(Chart understanding data)
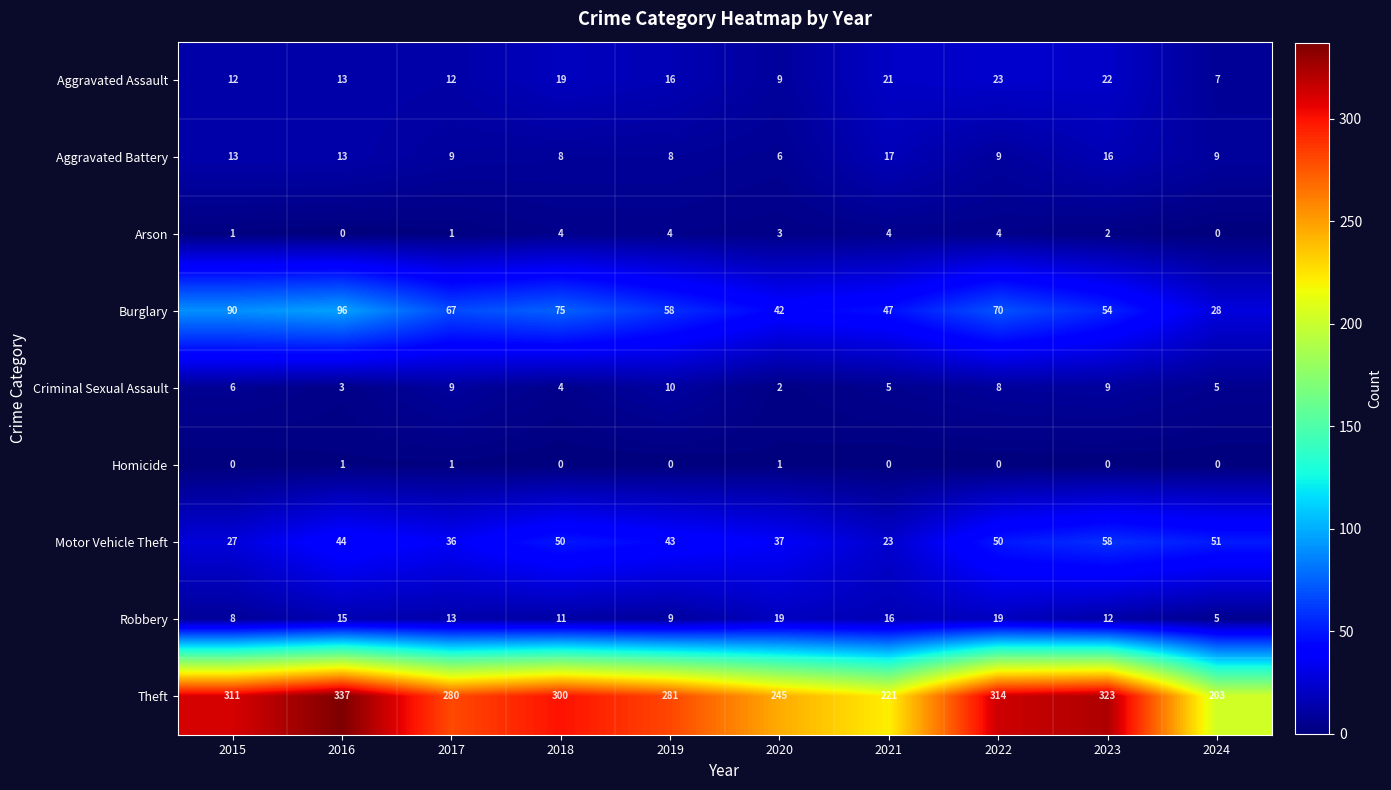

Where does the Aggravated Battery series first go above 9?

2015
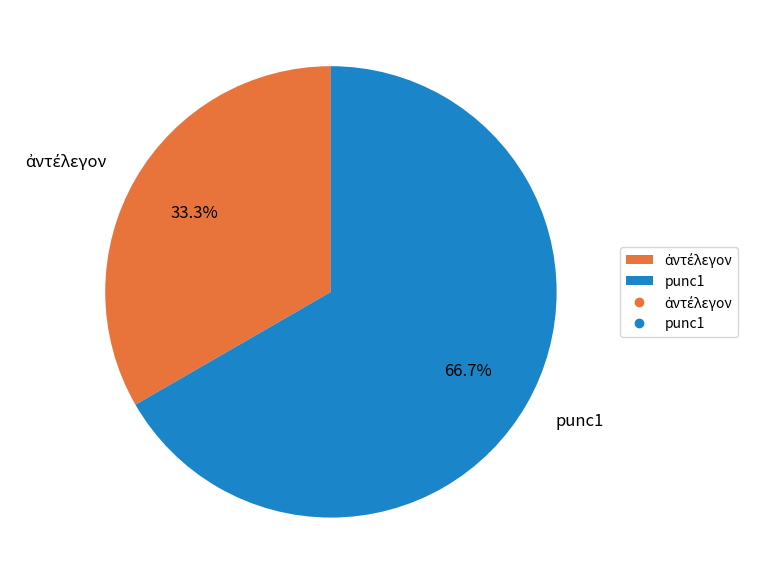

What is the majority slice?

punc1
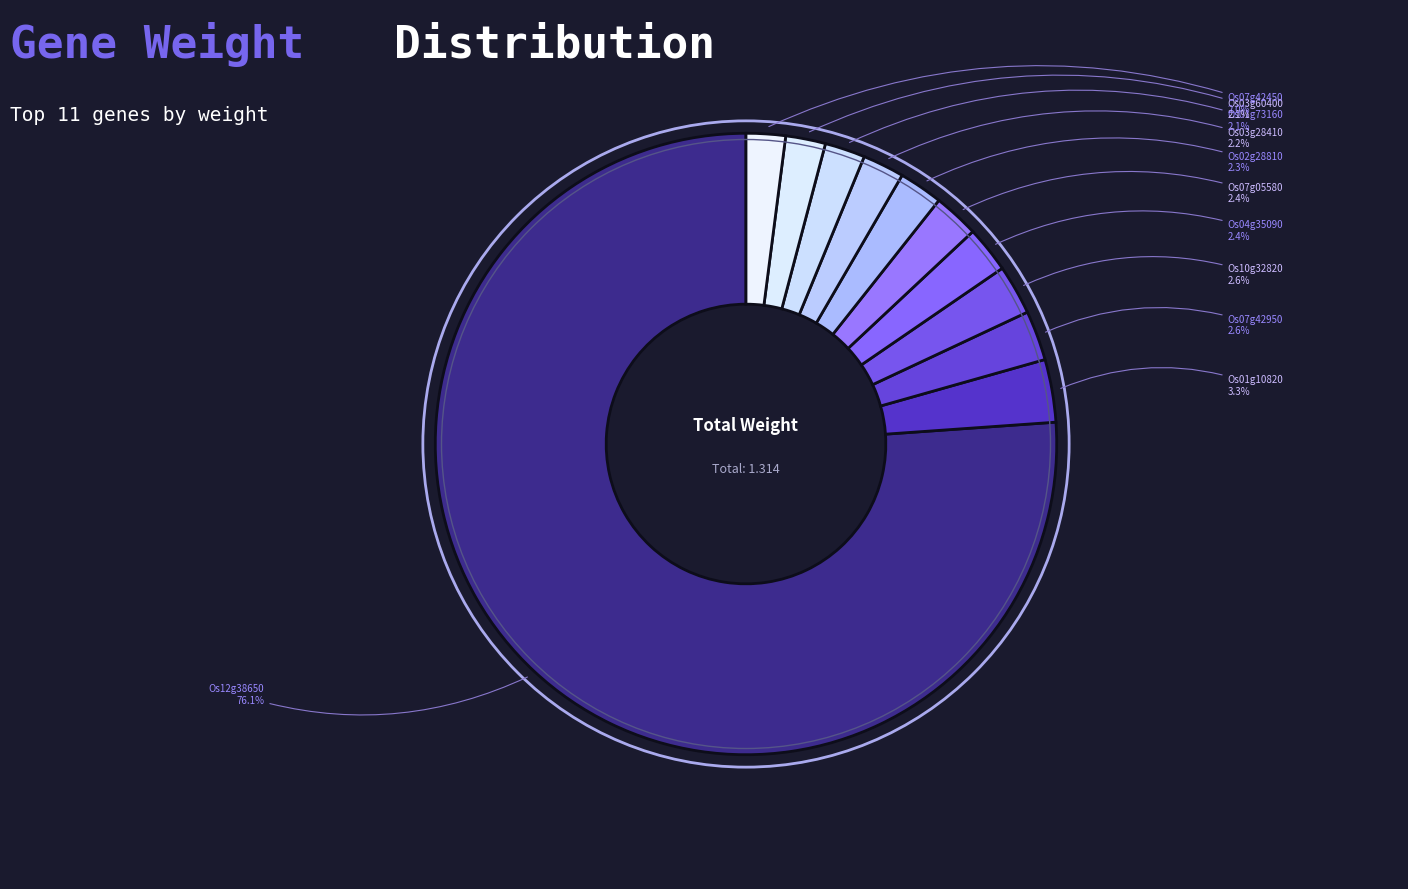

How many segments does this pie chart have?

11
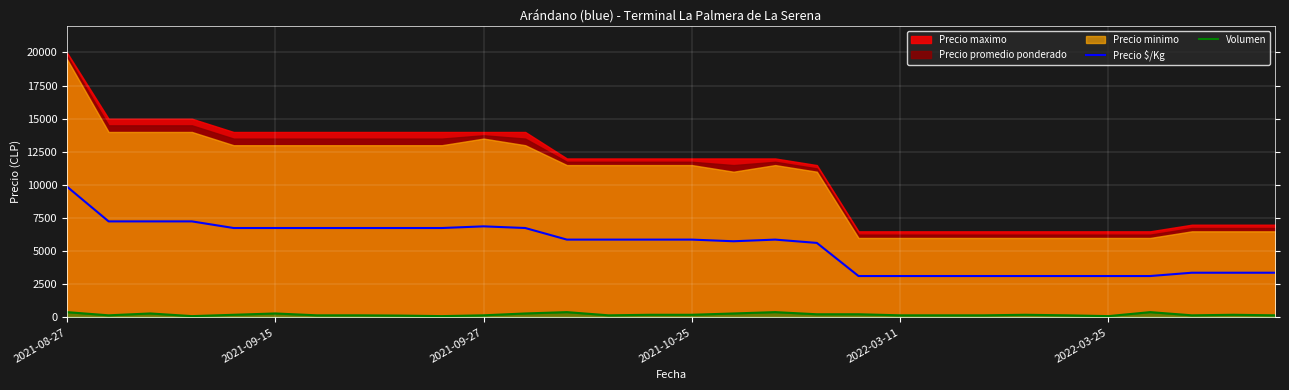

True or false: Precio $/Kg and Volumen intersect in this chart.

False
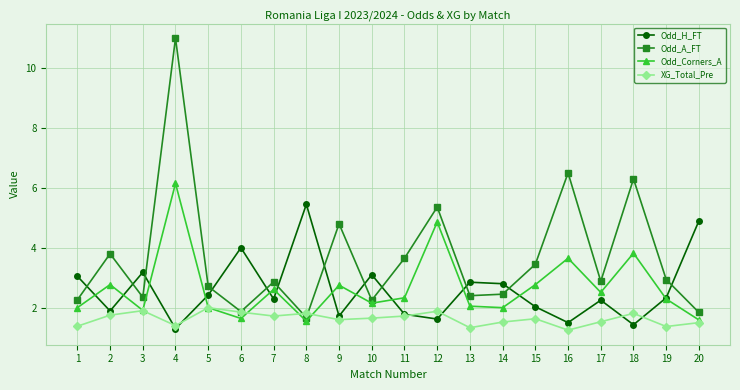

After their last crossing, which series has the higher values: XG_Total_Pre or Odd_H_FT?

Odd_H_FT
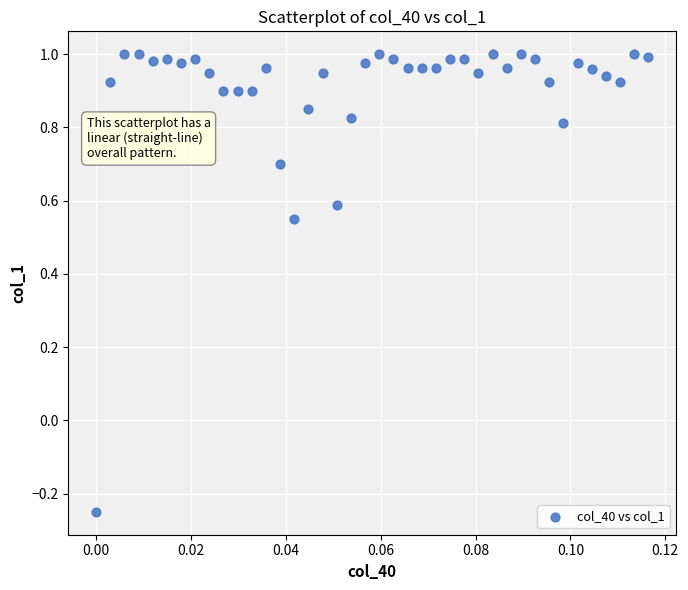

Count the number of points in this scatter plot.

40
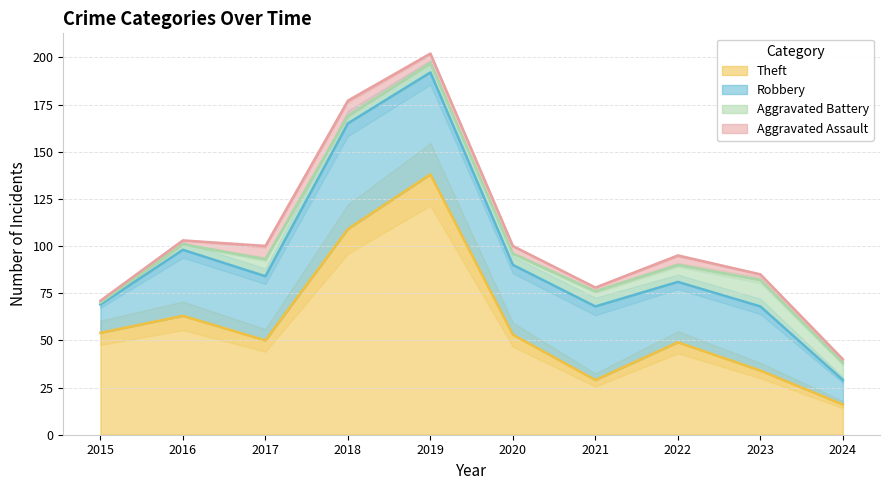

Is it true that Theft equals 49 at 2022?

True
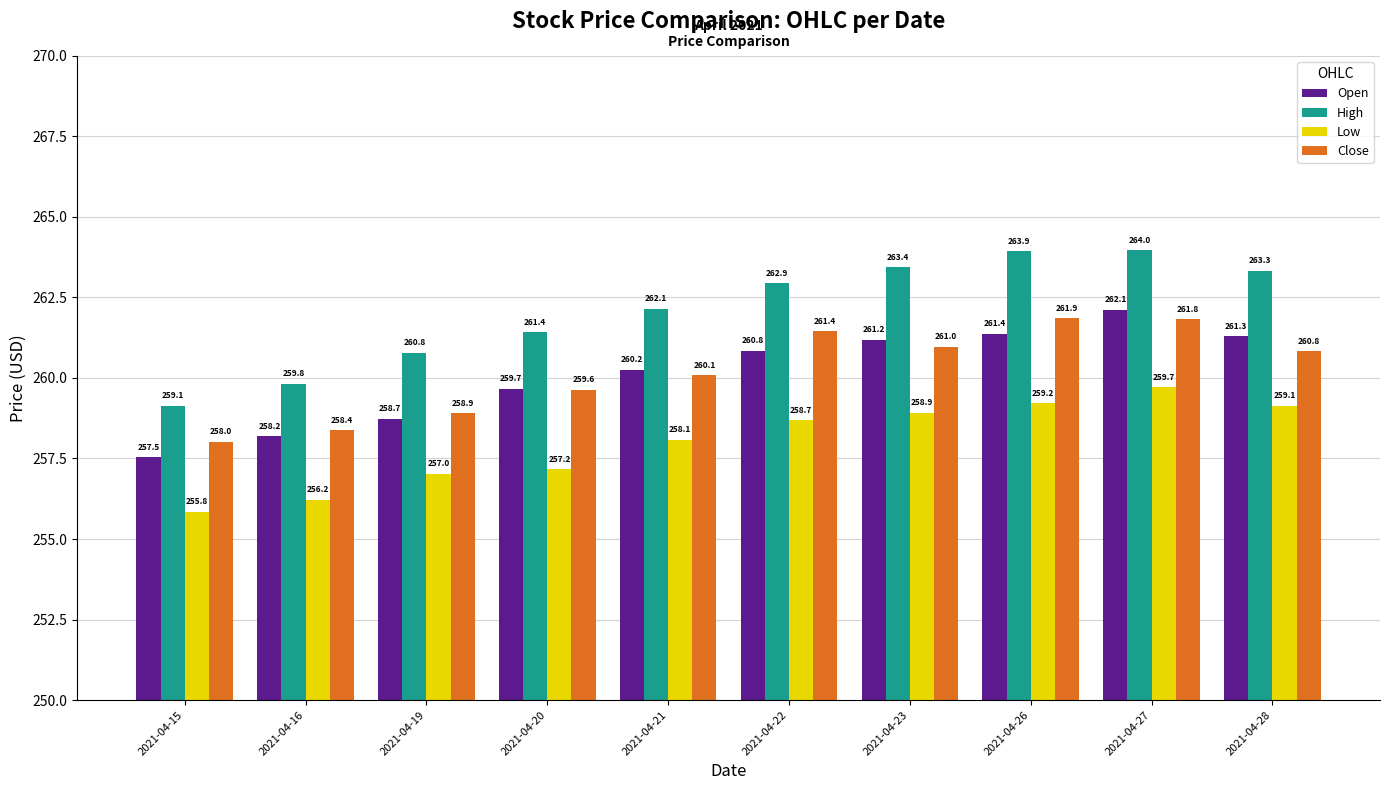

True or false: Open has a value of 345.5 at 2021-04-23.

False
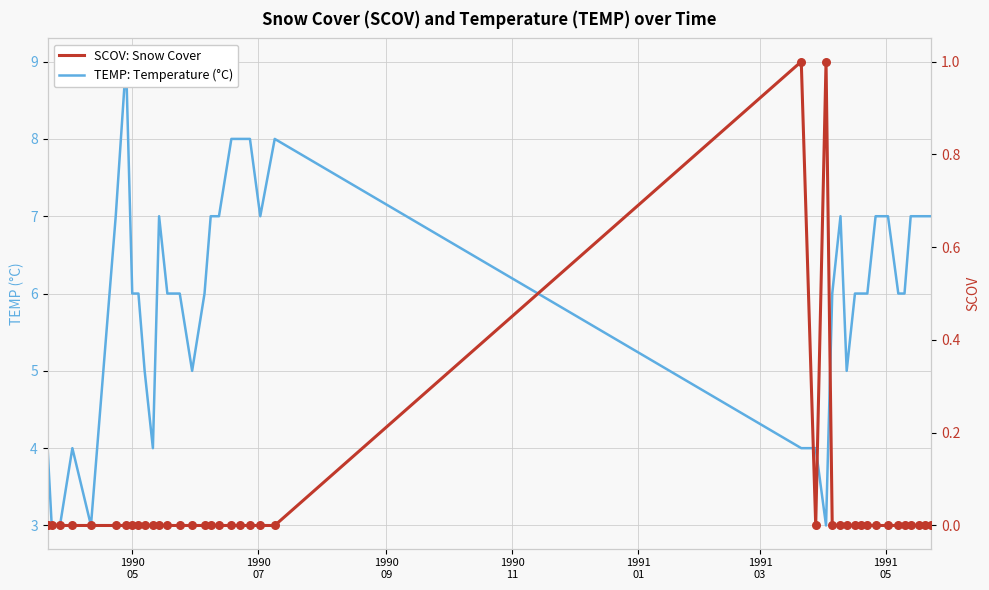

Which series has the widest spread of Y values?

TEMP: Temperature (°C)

PROBLEM DETAILS —
Can you duplicate the lines above word for word, leaving the pictures out of your answer?

EXPECTED ANSWER —
Where does the Aggravated Battery series first go above 9?

2015

What is the majority slice?

punc1

How many segments does this pie chart have?

11

True or false: Precio $/Kg and Volumen intersect in this chart.

False

After their last crossing, which series has the higher values: XG_Total_Pre or Odd_H_FT?

Odd_H_FT

Count the number of points in this scatter plot.

40

Is it true that Theft equals 49 at 2022?

True

True or false: Open has a value of 345.5 at 2021-04-23.

False

Which series has the widest spread of Y values?

TEMP: Temperature (°C)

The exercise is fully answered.